4.24. Vraag VI moet ontkennend worden beantwoord.

Slotsom

4.25. Uit al het vorenoverwogene volgt, dat het gelijk aan zijde van de Inspecteur is. Voor dat geval is niet in geschil, dat het beroep ongegrond is.

5. Proceskosten

Het Hof acht geen termen aanwezig voor een veroordeling in de proceskosten als bedoeld in artikel 8:75 van de Algemene wet bestuursrecht.

6. Beslissing

Gelet op al het vorenstaande moet beslist worden als volgt:

Het Hof verklaart het beroep ongegrond.

Aldus gedaan op: 14 september 2006 door P. Fortuin, voorzitter, J.C.K.W. Bartel en J.W. Verstraate, in tegenwoordigheid van C.A. Blokx-van Roosmalen, griffier.
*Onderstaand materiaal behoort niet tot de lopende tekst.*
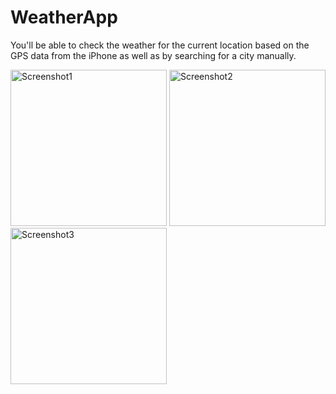 # WeatherApp
You'll be able to check the weather for the current location based on the GPS data from the iPhone as well as by searching for a city manually.

<img width="250" alt="Screenshot1" src="https://user-images.githubusercontent.com/63911055/100858550-2f1ff500-349f-11eb-93ce-bd9ea9c9da52.png"> <img width="250" alt="Screenshot2" src="https://user-images.githubusercontent.com/63911055/100858049-85406880-349e-11eb-8027-9107fe4295e3.png"> <img width="250" alt="Screenshot3" src="https://user-images.githubusercontent.com/63911055/100858055-870a2c00-349e-11eb-873c-72944befdc2e.png">


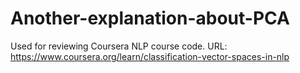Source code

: # Another-explanation-about-PCA
Used for reviewing Coursera NLP course code. URL: https://www.coursera.org/learn/classification-vector-spaces-in-nlp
De beslissing is op die datum in het openbaar uitgesproken.

Aangetekend in afschrift aan partijen verzonden op: 14 september 2006

Het aanwenden van een rechtsmiddel:

Tegen deze uitspraak kan binnen zes weken na de verzenddatum beroep in cassatie worden ingesteld bij de Hoge Raad der Nederlanden (belastingkamer), Postbus 20303, 2500 EH Den Haag. Daarbij moet het volgende in acht worden genomen:

1. bij het beroepschrift wordt een afschrift van deze uitspraak overgelegd.

2. het beroepschrift moet ondertekend zijn en ten minste het volgende vermelden:

a. de naam en het adres van de indiener;

b. een dagtekening;

c. een omschrijving van de uitspraak waartegen het beroep in

cassatie is gericht;

d. de gronden van het beroep in cassatie.

Voor het instellen van beroep in cassatie is griffierecht verschuldigd.

Na het instellen van beroep ontvangt de indiener een nota griffierecht van de griffier van de Hoge Raad.

In het beroepschrift kan de Hoge Raad verzocht worden om de wederpartij te veroordelen in de proceskosten.